◆ **WHAT THIS TASK INVOLVES**: Rewrite every line of the listing below as a numbered list, omitting blank lines.

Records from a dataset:
┌──

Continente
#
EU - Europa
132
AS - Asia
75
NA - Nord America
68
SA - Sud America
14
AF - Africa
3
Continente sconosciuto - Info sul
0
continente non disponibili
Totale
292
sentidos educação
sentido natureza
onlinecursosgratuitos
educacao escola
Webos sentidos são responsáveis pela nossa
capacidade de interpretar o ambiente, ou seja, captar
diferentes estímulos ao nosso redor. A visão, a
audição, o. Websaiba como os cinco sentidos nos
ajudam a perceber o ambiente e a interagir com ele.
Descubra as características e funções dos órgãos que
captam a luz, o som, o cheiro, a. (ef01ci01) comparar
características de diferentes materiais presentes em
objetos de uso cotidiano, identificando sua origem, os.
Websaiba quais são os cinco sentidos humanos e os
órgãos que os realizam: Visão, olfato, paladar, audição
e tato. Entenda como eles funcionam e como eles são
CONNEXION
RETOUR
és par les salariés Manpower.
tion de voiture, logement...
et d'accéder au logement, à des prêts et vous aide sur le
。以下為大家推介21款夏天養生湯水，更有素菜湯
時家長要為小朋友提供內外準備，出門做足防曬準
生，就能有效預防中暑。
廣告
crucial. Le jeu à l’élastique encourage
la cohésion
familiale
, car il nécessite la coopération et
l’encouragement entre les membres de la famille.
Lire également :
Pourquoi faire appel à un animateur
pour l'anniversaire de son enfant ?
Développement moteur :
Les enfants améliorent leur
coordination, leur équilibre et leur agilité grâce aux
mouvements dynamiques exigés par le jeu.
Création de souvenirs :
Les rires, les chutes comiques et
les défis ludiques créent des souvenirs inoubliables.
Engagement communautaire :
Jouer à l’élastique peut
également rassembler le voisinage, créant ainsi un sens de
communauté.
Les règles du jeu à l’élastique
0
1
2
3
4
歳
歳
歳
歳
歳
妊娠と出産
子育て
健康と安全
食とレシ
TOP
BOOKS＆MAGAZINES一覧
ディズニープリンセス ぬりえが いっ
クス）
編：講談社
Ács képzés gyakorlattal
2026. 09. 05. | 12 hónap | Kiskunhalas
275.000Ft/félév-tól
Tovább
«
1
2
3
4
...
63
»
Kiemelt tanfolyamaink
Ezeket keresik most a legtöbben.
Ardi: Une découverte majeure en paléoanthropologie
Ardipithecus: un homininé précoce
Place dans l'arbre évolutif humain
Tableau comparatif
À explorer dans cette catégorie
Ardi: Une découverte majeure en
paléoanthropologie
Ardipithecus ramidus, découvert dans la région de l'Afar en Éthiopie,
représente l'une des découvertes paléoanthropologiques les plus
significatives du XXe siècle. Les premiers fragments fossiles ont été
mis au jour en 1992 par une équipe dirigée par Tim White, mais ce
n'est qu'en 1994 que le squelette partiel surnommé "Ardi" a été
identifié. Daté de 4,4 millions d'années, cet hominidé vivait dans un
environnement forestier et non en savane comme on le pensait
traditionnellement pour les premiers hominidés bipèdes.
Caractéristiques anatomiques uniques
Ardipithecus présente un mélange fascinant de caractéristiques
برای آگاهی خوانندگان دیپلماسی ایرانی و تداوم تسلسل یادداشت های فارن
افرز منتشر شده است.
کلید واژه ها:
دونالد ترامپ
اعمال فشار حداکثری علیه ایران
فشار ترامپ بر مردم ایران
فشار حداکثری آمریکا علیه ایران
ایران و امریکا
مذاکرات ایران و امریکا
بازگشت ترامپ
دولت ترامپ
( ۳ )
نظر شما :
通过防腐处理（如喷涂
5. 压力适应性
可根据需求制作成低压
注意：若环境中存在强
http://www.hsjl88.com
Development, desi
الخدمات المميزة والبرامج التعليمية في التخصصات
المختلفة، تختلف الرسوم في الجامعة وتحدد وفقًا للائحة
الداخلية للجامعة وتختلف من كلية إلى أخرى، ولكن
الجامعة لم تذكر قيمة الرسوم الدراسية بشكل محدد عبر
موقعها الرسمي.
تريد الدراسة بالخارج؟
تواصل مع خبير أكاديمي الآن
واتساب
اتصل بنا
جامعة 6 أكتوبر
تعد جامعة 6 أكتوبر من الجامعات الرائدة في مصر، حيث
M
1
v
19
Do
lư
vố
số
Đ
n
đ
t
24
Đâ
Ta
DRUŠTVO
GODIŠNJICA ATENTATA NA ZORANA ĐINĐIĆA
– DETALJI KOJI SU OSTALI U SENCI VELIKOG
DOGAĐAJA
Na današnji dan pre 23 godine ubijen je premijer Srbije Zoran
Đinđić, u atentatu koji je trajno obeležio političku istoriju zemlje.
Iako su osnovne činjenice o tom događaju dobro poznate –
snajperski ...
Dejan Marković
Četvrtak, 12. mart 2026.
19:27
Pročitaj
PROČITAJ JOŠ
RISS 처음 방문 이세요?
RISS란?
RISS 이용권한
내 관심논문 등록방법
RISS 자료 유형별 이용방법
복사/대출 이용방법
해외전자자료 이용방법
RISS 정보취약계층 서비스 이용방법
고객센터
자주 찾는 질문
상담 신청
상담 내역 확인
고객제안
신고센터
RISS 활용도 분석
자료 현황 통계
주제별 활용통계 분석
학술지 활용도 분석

└──

◆ **ANSWER TO THE EXERCISE**:
1. Continente
2. #
3. EU - Europa
4. 132
5. AS - Asia
6. 75
7. NA - Nord America
8. 68
9. SA - Sud America
10. 14
11. AF - Africa
12. 3
13. Continente sconosciuto - Info sul
14. 0
15. continente non disponibili
16. Totale
17. 292
18. sentidos educação
19. sentido natureza
20. onlinecursosgratuitos
21. educacao escola
22. Webos sentidos são responsáveis pela nossa
23. capacidade de interpretar o ambiente, ou seja, captar
24. diferentes estímulos ao nosso redor. A visão, a
25. audição, o. Websaiba como os cinco sentidos nos
26. ajudam a perceber o ambiente e a interagir com ele.
27. Descubra as características e funções dos órgãos que
28. captam a luz, o som, o cheiro, a. (ef01ci01) comparar
29. características de diferentes materiais presentes em
30. objetos de uso cotidiano, identificando sua origem, os.
31. Websaiba quais são os cinco sentidos humanos e os
32. órgãos que os realizam: Visão, olfato, paladar, audição
33. e tato. Entenda como eles funcionam e como eles são
34. CONNEXION
35. RETOUR
36. és par les salariés Manpower.
37. tion de voiture, logement...
38. et d'accéder au logement, à des prêts et vous aide sur le
39. 。以下為大家推介21款夏天養生湯水，更有素菜湯
40. 時家長要為小朋友提供內外準備，出門做足防曬準
41. 生，就能有效預防中暑。
42. 廣告
43. crucial. Le jeu à l’élastique encourage
44. la cohésion
45. familiale
46. , car il nécessite la coopération et
47. l’encouragement entre les membres de la famille.
48. Lire également :
49. Pourquoi faire appel à un animateur
50. pour l'anniversaire de son enfant ?
51. Développement moteur :
52. Les enfants améliorent leur
53. coordination, leur équilibre et leur agilité grâce aux
54. mouvements dynamiques exigés par le jeu.
55. Création de souvenirs :
56. Les rires, les chutes comiques et
57. les défis ludiques créent des souvenirs inoubliables.
58. Engagement communautaire :
59. Jouer à l’élastique peut
60. également rassembler le voisinage, créant ainsi un sens de
61. communauté.
62. Les règles du jeu à l’élastique
63. 0
64. 1
65. 2
66. 3
67. 4
68. 歳
69. 歳
70. 歳
71. 歳
72. 歳
73. 妊娠と出産
74. 子育て
75. 健康と安全
76. 食とレシ
77. TOP
78. BOOKS＆MAGAZINES一覧
79. ディズニープリンセス ぬりえが いっ
80. クス）
81. 編：講談社
82. Ács képzés gyakorlattal
83. 2026. 09. 05. | 12 hónap | Kiskunhalas
84. 275.000Ft/félév-tól
85. Tovább
86. «
87. 1
88. 2
89. 3
90. 4
91. ...
92. 63
93. »
94. Kiemelt tanfolyamaink
95. Ezeket keresik most a legtöbben.
96. Ardi: Une découverte majeure en paléoanthropologie
97. Ardipithecus: un homininé précoce
98. Place dans l'arbre évolutif humain
99. Tableau comparatif
100. À explorer dans cette catégorie
101. Ardi: Une découverte majeure en
102. paléoanthropologie
103. Ardipithecus ramidus, découvert dans la région de l'Afar en Éthiopie,
104. représente l'une des découvertes paléoanthropologiques les plus
105. significatives du XXe siècle. Les premiers fragments fossiles ont été
106. mis au jour en 1992 par une équipe dirigée par Tim White, mais ce
107. n'est qu'en 1994 que le squelette partiel surnommé "Ardi" a été
108. identifié. Daté de 4,4 millions d'années, cet hominidé vivait dans un
109. environnement forestier et non en savane comme on le pensait
110. traditionnellement pour les premiers hominidés bipèdes.
111. Caractéristiques anatomiques uniques
112. Ardipithecus présente un mélange fascinant de caractéristiques
113. برای آگاهی خوانندگان دیپلماسی ایرانی و تداوم تسلسل یادداشت های فارن
114. افرز منتشر شده است.
115. کلید واژه ها:
116. دونالد ترامپ
117. اعمال فشار حداکثری علیه ایران
118. فشار ترامپ بر مردم ایران
119. فشار حداکثری آمریکا علیه ایران
120. ایران و امریکا
121. مذاکرات ایران و امریکا
122. بازگشت ترامپ
123. دولت ترامپ
124. ( ۳ )
125. نظر شما :
126. 通过防腐处理（如喷涂
127. 5. 压力适应性
128. 可根据需求制作成低压
129. 注意：若环境中存在强
130. http://www.hsjl88.com
131. Development, desi
132. الخدمات المميزة والبرامج التعليمية في التخصصات
133. المختلفة، تختلف الرسوم في الجامعة وتحدد وفقًا للائحة
134. الداخلية للجامعة وتختلف من كلية إلى أخرى، ولكن
135. الجامعة لم تذكر قيمة الرسوم الدراسية بشكل محدد عبر
136. موقعها الرسمي.
137. تريد الدراسة بالخارج؟
138. تواصل مع خبير أكاديمي الآن
139. واتساب
140. اتصل بنا
141. جامعة 6 أكتوبر
142. تعد جامعة 6 أكتوبر من الجامعات الرائدة في مصر، حيث
143. M
144. 1
145. v
146. 19
147. Do
148. lư
149. vố
150. số
151. Đ
152. n
153. đ
154. t
155. 24
156. Đâ
157. Ta
158. DRUŠTVO
159. GODIŠNJICA ATENTATA NA ZORANA ĐINĐIĆA
160. – DETALJI KOJI SU OSTALI U SENCI VELIKOG
161. DOGAĐAJA
162. Na današnji dan pre 23 godine ubijen je premijer Srbije Zoran
163. Đinđić, u atentatu koji je trajno obeležio političku istoriju zemlje.
164. Iako su osnovne činjenice o tom događaju dobro poznate –
165. snajperski ...
166. Dejan Marković
167. Četvrtak, 12. mart 2026.
168. 19:27
169. Pročitaj
170. PROČITAJ JOŠ
171. RISS 처음 방문 이세요?
172. RISS란?
173. RISS 이용권한
174. 내 관심논문 등록방법
175. RISS 자료 유형별 이용방법
176. 복사/대출 이용방법
177. 해외전자자료 이용방법
178. RISS 정보취약계층 서비스 이용방법
179. 고객센터
180. 자주 찾는 질문
181. 상담 신청
182. 상담 내역 확인
183. 고객제안
184. 신고센터
185. RISS 활용도 분석
186. 자료 현황 통계
187. 주제별 활용통계 분석
188. 학술지 활용도 분석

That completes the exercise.